Distance Learning and Homeschooling

The education vertical has long embraced distance learning, but the entire education community implementing and utilising it at the same time is unheard of.  Schools and colleges in the US and other hard-hit countries are implementing virtual classrooms using audio and video conferencing solutions such as Zoom and offering online curricula for students. The ability to host large volumes of content, consisting of school coursework, lectures, assignments, and e-books in the cloud, that students can access via broadband, has made distance learning possible. In some cases, school districts are shipping  Chromebooks to students to connect to virtual classrooms.  As of March 20, 2020, 118,000 schools across 45 states have closed, affecting at least 53.7 million students.

However, the COVID-19 outbreak is bringing to light the grave digital disparity that exists in the US public education system. According to Education Week, 41 per cent  of school districts do not have the necessary resources to set-up and sustain virtual classrooms, or deliver individual devices to students. Additionally, the students in those districts do not have access to the Internet to participate in e-learning programs. The Federal Communications Commission’s E-Rate program that provides discounts to K-12 education for procuring broadband services is considering relaxing its rules to allow the funds to be utilised for wireless home Internet connectivity to students that lack resources.
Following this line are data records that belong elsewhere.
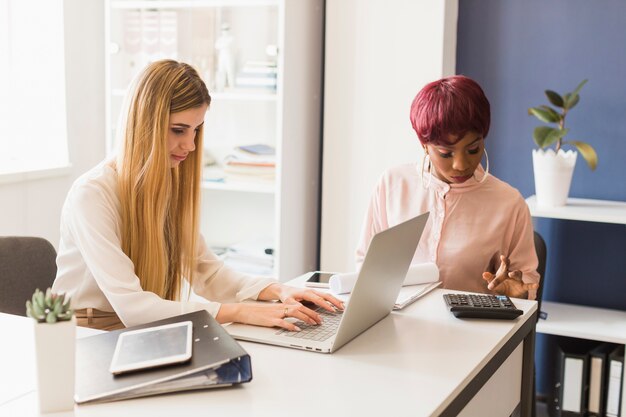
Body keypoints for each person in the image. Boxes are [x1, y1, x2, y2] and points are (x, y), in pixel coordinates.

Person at [52, 59, 342, 331]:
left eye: (196, 130)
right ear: (144, 125)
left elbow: (206, 271)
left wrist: (277, 289)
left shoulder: (164, 183)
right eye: (179, 130)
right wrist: (240, 311)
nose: (190, 145)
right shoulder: (91, 195)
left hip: (144, 330)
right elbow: (134, 307)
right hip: (86, 333)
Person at [356, 75, 540, 299]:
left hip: (472, 330)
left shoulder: (509, 203)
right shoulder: (393, 184)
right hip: (398, 325)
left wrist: (515, 295)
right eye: (445, 153)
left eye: (473, 149)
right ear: (424, 145)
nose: (461, 165)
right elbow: (366, 263)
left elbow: (527, 283)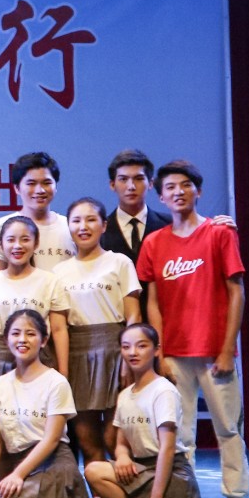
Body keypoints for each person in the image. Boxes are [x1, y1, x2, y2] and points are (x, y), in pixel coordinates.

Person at [136, 159, 249, 498]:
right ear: (160, 196)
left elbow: (237, 292)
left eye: (185, 185)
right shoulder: (154, 242)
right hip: (174, 355)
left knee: (228, 430)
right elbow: (153, 302)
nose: (178, 192)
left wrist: (227, 349)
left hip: (216, 354)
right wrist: (160, 353)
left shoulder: (219, 233)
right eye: (170, 187)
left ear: (198, 191)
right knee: (179, 437)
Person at [0, 310, 90, 498]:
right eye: (15, 333)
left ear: (43, 340)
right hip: (16, 464)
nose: (22, 339)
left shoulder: (56, 382)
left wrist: (18, 475)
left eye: (31, 334)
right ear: (6, 340)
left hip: (52, 465)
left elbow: (51, 440)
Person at [84, 323, 205, 498]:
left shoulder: (163, 391)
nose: (133, 352)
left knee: (94, 470)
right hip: (141, 471)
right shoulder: (125, 395)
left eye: (141, 346)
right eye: (126, 347)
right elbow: (121, 443)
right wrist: (122, 457)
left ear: (156, 350)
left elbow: (167, 448)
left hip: (169, 474)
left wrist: (156, 497)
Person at [54, 197, 142, 464]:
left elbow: (134, 315)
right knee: (85, 437)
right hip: (76, 353)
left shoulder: (119, 262)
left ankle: (124, 488)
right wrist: (62, 370)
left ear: (104, 226)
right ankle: (98, 488)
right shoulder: (59, 271)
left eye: (91, 220)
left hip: (115, 349)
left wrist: (128, 358)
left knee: (115, 437)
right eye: (76, 221)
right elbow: (58, 324)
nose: (83, 226)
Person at [0, 215, 70, 411]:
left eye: (25, 239)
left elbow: (59, 330)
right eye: (10, 240)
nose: (18, 246)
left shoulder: (50, 281)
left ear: (36, 243)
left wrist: (63, 373)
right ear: (1, 245)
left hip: (38, 360)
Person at [0, 152, 75, 273]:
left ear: (55, 186)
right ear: (17, 188)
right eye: (31, 183)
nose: (40, 190)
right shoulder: (0, 227)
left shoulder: (71, 227)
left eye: (47, 183)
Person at [99, 149, 168, 264]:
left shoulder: (169, 225)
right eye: (123, 179)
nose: (131, 186)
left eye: (139, 179)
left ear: (151, 184)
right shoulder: (100, 231)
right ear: (112, 184)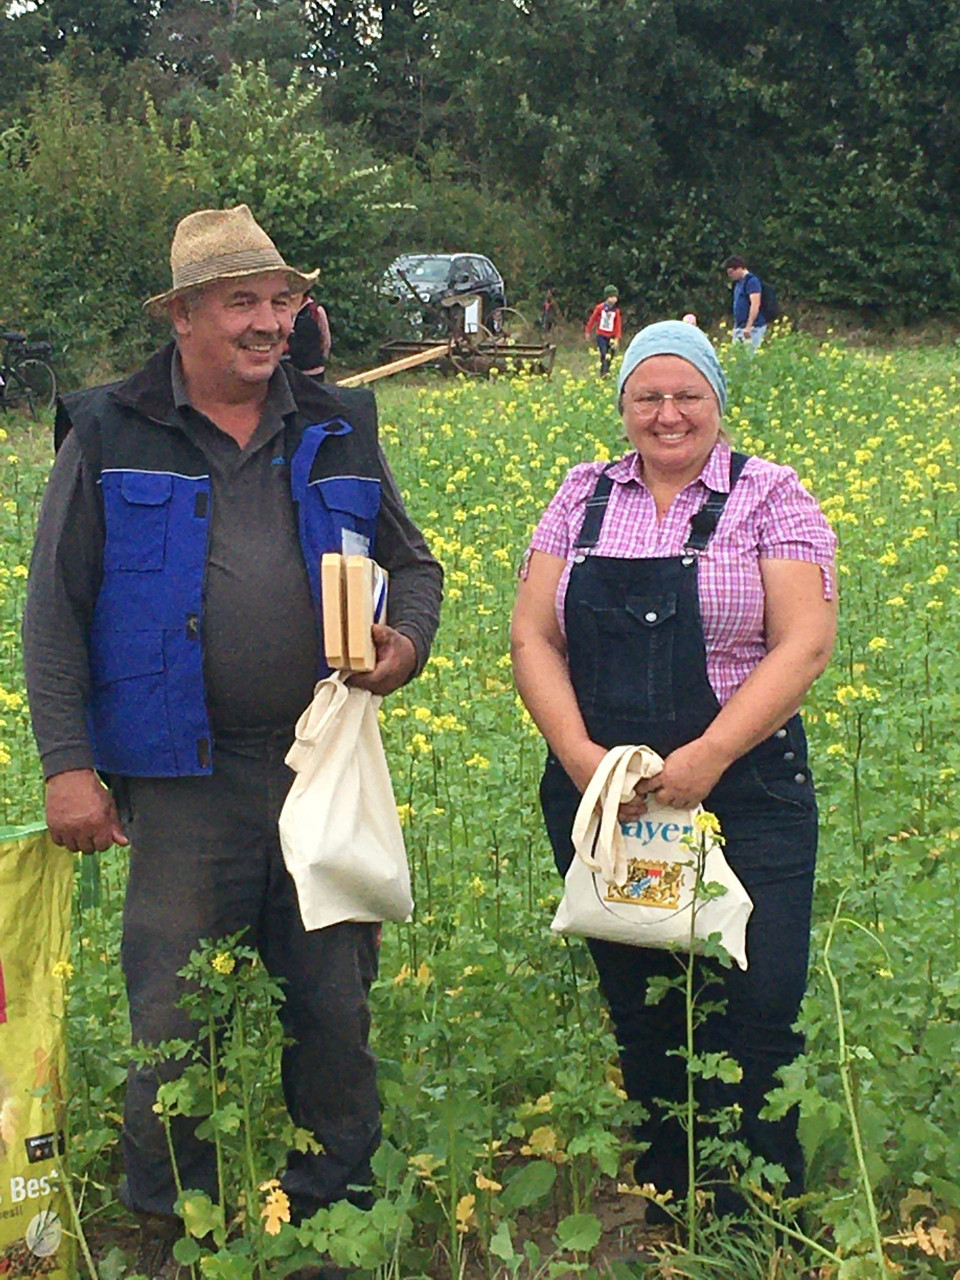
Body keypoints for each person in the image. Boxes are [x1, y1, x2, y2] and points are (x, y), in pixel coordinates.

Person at [23, 205, 443, 1276]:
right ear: (183, 315)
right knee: (170, 1011)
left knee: (332, 1002)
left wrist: (405, 647)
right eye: (242, 302)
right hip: (179, 779)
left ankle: (331, 1219)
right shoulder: (111, 429)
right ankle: (173, 1227)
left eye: (282, 300)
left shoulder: (340, 419)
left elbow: (417, 567)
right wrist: (69, 763)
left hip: (318, 765)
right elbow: (54, 609)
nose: (269, 323)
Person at [511, 320, 836, 1220]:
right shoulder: (582, 494)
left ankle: (759, 1212)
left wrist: (709, 756)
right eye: (646, 396)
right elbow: (532, 633)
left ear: (717, 404)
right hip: (609, 799)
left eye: (686, 394)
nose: (667, 414)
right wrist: (580, 759)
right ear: (621, 407)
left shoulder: (769, 494)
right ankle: (671, 1200)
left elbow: (803, 641)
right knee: (645, 1002)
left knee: (757, 1003)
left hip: (746, 788)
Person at [723, 255, 766, 348]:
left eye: (731, 272)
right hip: (739, 326)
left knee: (749, 355)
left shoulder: (752, 281)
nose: (731, 276)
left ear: (739, 268)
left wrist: (749, 326)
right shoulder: (738, 283)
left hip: (753, 327)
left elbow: (755, 304)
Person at [288, 291, 332, 379]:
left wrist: (322, 358)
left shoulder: (316, 311)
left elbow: (326, 338)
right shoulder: (287, 311)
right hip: (293, 371)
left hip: (314, 370)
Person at [584, 285, 622, 376]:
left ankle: (608, 371)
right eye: (611, 297)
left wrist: (617, 339)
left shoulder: (616, 311)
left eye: (615, 297)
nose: (613, 300)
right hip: (601, 335)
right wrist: (588, 331)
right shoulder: (600, 308)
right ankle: (603, 373)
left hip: (611, 336)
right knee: (604, 353)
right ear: (607, 297)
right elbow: (592, 320)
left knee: (611, 355)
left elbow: (618, 326)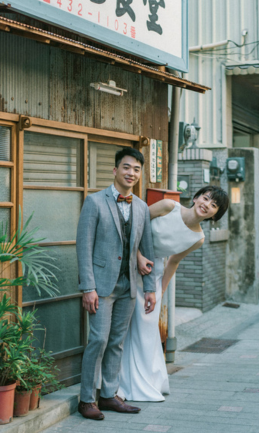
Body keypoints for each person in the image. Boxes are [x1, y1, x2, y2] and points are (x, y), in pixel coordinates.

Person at [118, 185, 229, 402]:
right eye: (205, 199)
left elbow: (173, 261)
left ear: (216, 214)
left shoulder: (198, 238)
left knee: (146, 331)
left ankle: (146, 382)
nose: (207, 205)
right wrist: (139, 255)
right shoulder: (169, 206)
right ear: (196, 198)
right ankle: (118, 381)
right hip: (130, 262)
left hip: (153, 275)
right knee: (122, 325)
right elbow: (134, 225)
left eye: (214, 205)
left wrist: (161, 290)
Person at [76, 147, 156, 420]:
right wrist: (88, 288)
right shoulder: (95, 202)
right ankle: (86, 399)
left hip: (129, 287)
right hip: (101, 286)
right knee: (98, 340)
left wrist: (150, 289)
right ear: (115, 170)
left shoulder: (143, 207)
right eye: (126, 167)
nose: (131, 173)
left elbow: (148, 250)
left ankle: (109, 395)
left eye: (136, 169)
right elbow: (84, 247)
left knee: (117, 342)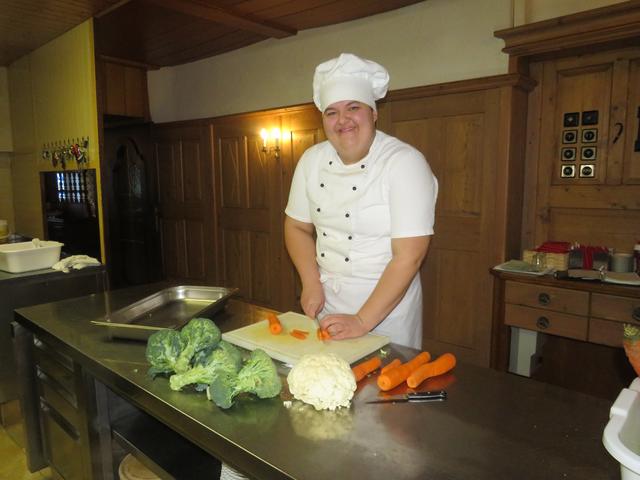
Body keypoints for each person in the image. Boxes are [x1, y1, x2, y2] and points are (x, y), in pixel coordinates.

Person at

Food, Faith, Fitness, and Entertainment

Home-bound people can accomplish an amazing list of things from the comforts of their homes, thanks to the power of the Internet. As physical distancing continues, people are increasingly utilising the benefits of online ordering through applications such as Shipt and Instacart to get groceries delivered. Similarly, most restaurants have moved to online ordering for delivery and take-out orders.

Access to the Internet and ease of use of web conferencing tools are enabling religious organisations to stream their weekly services online. Fitness is another area that has seamlessly adapted to the online delivery model. Several gyms and fitness clubs are offering group fitness classes over Zoom web video conferencing service. Of course, there is always the option of streaming millions of fitness and workout videos that are hosted in the cloud at the click of a button on our phones.

While there is no dearth of entertainment online, the COVID-19 situation has inspired leading artists whose concerts were canceled (for example, Coldplay and Keith Urban) to record videos and stream on social media platforms to keep their audience engaged and entertained. Museums have opened up doors online for people to take a virtual tour of their facilities at no cost. Such electronic options and the fact that technology is enabling us to stay virtually connected with our family and friends across the globe is in some way helping to ease the mental stress COVID-19 has caused.

Conclusion

As a research company, Frost & Sullivan is always looking ahead and predicting trends for the future. Out of the thousands of market predictions, we have cumulatively put out in the last decade for the year 2020, no one could have ever predicted the COVID-19 pandemic. Nevertheless, we have always highlighted the power of cloud, connectivity, and collaboration for disaster recovery and business continuity planning. These three technologies solutions combined are enabling continuity of business, education, virtual social interaction and more today, as we speak.